* **EXERCISE BRIEF**
Substitute "aerial image" for "satellite image" everywhere in the material below and reproduce it with all else unchanged.

Contour labeling items:
begin

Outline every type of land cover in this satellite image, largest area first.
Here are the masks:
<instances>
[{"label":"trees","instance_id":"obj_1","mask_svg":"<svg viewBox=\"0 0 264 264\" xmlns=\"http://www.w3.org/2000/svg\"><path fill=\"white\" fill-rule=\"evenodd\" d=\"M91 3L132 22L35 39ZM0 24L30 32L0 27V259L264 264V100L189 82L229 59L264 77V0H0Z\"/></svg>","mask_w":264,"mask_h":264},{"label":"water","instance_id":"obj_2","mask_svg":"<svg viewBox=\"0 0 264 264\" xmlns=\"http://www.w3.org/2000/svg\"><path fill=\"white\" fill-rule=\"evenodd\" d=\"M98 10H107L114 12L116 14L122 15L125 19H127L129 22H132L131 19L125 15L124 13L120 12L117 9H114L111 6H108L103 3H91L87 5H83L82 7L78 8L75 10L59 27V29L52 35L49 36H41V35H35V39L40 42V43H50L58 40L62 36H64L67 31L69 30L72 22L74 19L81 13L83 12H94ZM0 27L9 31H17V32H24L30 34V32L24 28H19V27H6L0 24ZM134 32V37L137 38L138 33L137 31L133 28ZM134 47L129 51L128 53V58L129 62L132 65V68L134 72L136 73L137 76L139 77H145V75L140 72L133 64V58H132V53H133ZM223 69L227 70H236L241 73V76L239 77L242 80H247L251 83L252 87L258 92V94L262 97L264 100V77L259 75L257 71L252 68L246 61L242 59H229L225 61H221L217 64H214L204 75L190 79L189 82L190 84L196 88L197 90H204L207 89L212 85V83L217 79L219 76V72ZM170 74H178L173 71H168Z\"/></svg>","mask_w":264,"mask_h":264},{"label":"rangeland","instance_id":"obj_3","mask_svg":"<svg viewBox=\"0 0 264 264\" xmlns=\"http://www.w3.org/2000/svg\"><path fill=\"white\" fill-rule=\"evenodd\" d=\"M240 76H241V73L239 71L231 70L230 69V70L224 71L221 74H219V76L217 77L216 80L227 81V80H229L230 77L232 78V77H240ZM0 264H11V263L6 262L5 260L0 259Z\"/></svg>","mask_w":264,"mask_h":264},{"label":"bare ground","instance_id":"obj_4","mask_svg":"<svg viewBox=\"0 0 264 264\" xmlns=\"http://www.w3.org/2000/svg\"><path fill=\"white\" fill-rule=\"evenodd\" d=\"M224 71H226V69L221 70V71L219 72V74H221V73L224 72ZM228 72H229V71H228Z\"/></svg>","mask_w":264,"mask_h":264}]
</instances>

end

* **WORKED ANSWER**
Outline every type of land cover in this aerial image, largest area first.
Here are the masks:
<instances>
[{"label":"trees","instance_id":"obj_1","mask_svg":"<svg viewBox=\"0 0 264 264\" xmlns=\"http://www.w3.org/2000/svg\"><path fill=\"white\" fill-rule=\"evenodd\" d=\"M91 3L132 22L35 39ZM0 24L30 32L0 27V259L264 264V100L189 82L229 59L264 77V0H0Z\"/></svg>","mask_w":264,"mask_h":264},{"label":"water","instance_id":"obj_2","mask_svg":"<svg viewBox=\"0 0 264 264\" xmlns=\"http://www.w3.org/2000/svg\"><path fill=\"white\" fill-rule=\"evenodd\" d=\"M98 10H107L114 12L116 14L122 15L125 19H127L129 22H132L131 19L125 15L124 13L120 12L117 9H114L111 6H108L103 3H91L87 5H83L82 7L78 8L75 10L59 27V29L52 35L49 36H41V35H35V39L40 42V43H50L58 40L62 36H64L67 31L69 30L72 22L74 19L81 13L83 12H94ZM0 27L9 31H17V32H24L30 34V32L24 28H19V27H6L0 24ZM134 32V37L137 38L138 33L137 31L133 28ZM134 47L129 51L128 53V58L129 62L132 65V68L134 72L136 73L137 76L139 77H145V75L140 72L133 64V58H132V53H133ZM223 69L227 70H236L241 73V76L239 77L242 80H247L251 83L252 87L258 92V94L262 97L264 100V77L259 75L257 71L252 68L246 61L242 59H229L225 61H221L217 64H214L204 75L190 79L189 82L190 84L196 88L197 90H204L207 89L212 85V83L217 79L219 76V72ZM170 74H178L173 71H168Z\"/></svg>","mask_w":264,"mask_h":264},{"label":"rangeland","instance_id":"obj_3","mask_svg":"<svg viewBox=\"0 0 264 264\" xmlns=\"http://www.w3.org/2000/svg\"><path fill=\"white\" fill-rule=\"evenodd\" d=\"M240 76H241V73L239 71L231 70L230 69V70L224 71L221 74H219V76L217 77L216 80L227 81V80H229L230 77L232 78V77H240ZM0 264H11V263L6 262L5 260L0 259Z\"/></svg>","mask_w":264,"mask_h":264},{"label":"bare ground","instance_id":"obj_4","mask_svg":"<svg viewBox=\"0 0 264 264\" xmlns=\"http://www.w3.org/2000/svg\"><path fill=\"white\" fill-rule=\"evenodd\" d=\"M224 71H226V69L221 70V71L219 72V74H221V73L224 72ZM228 72H229V71H228Z\"/></svg>","mask_w":264,"mask_h":264}]
</instances>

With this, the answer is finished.